Sunday, March 8, 2009

Burke's Pentad

Burke, the author of Definition of Man, uses five terms, called the “dramatistic pentad,” to think about language. Treating language as a vehicle for action rather than information allows him to determine human motivation using the pentad.
The terms correspond to basic interrogatives. Act: what does the person do? To qualify as an act it must have intent behind it. Agent: who performs the act? This can be a larger social group. Agency: how is the act performed? Scene: when and where is the act performed? This also includes circumstances. Purpose: Why was the act committed? This is not the motive that Burke is looking for. Burke also struggled with the concept of attitude and considered using it to form a sixth domain but instead placed it within the scope of the agent.

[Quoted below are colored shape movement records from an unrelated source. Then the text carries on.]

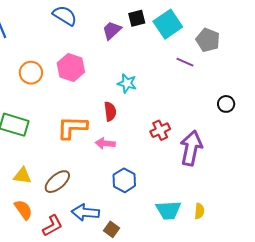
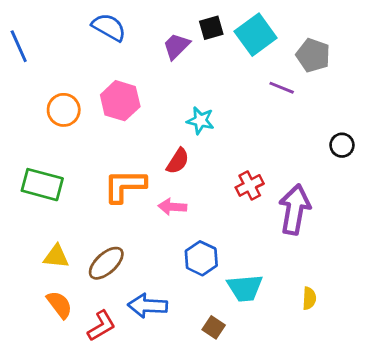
red semicircle: (110, 111) -> (178, 161), turned 42
cyan trapezoid: (168, 210) -> (245, 288), moved
brown square: (111, 229) -> (214, 327), moved

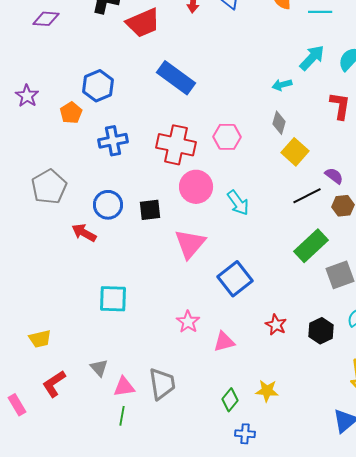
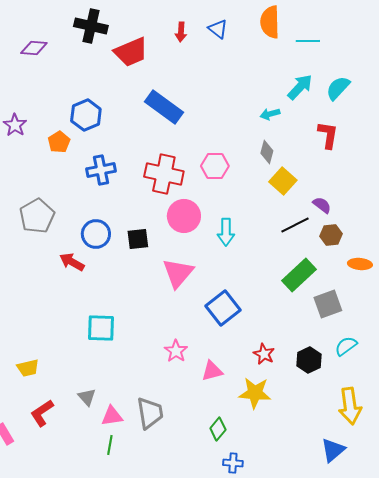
cyan arrow: (238, 203) -> (226, 232), turned 36
yellow star: (267, 391) -> (255, 393), moved, size x1.4

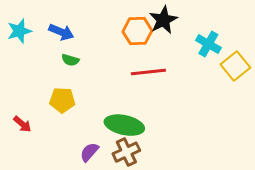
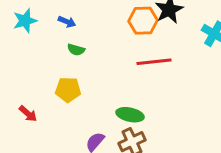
blue arrow: (61, 32) -> (67, 22), size x0.7
green ellipse: (124, 125) -> (130, 115), size x0.7

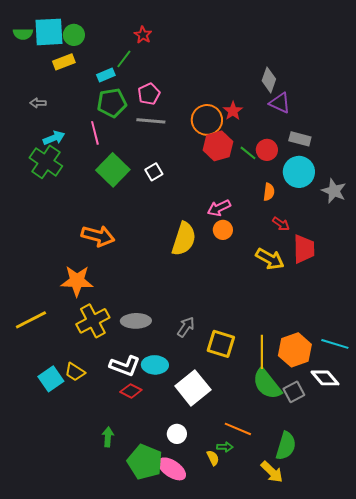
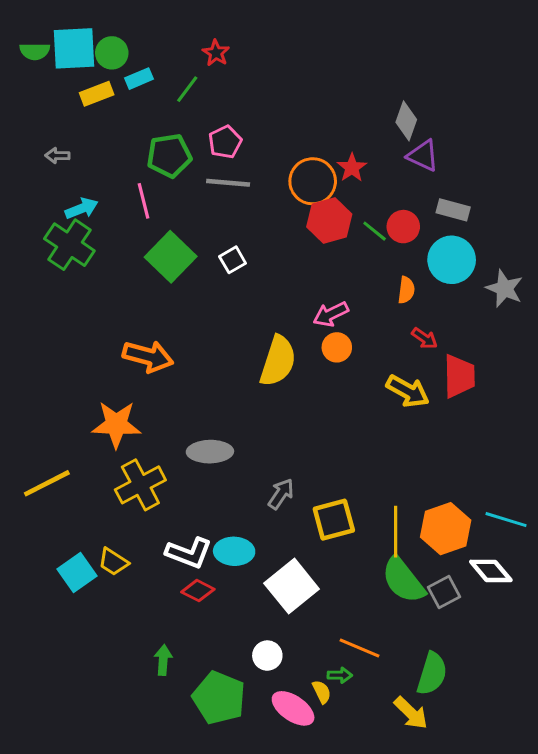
cyan rectangle: (106, 75) -> (139, 79), moved
gray ellipse: (136, 321) -> (210, 452), moved
yellow square: (221, 344) -> (334, 520), turned -32
pink ellipse: (172, 469) -> (293, 708), moved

Burke claims the motive can only be discovered by examining each term and its relationship with the remaining terms. This makes ten possible combinations of terms. Each combination should be viewed as a ratio. The ratio has two possible sequences; for example, act and agency can be thought of as act/agency or as agency/act. The analyst would consider first how act can influence agency. Then the analyst switches the ratio and examines how, for instance, the agency can ifluence the act. This system allows us to consider one rhetorical act from 20 different angles. Analysis may lead to the conclusion that one term disproportionately influences the other terms. Then the interpreter can frame the motivation as being attributed primarily to that term. So we can see how purpose differs from motivation. Although the agent always has a purpose, our analysis may reveal that the act was primarily motivated by the scene, act, agency, or agent.
The pentad is a result of Burke’s thinking about language as being motivated rather than simply animated. To be animated, like animals and clocks, requires motion. Human action also requires motion, but to qualify as action it must also be imbued with purpose. Burke is not comfortable with reducing symbolic action to mere motion and uses the dramatistic pentad to illustrate whatever drives the rhetoric.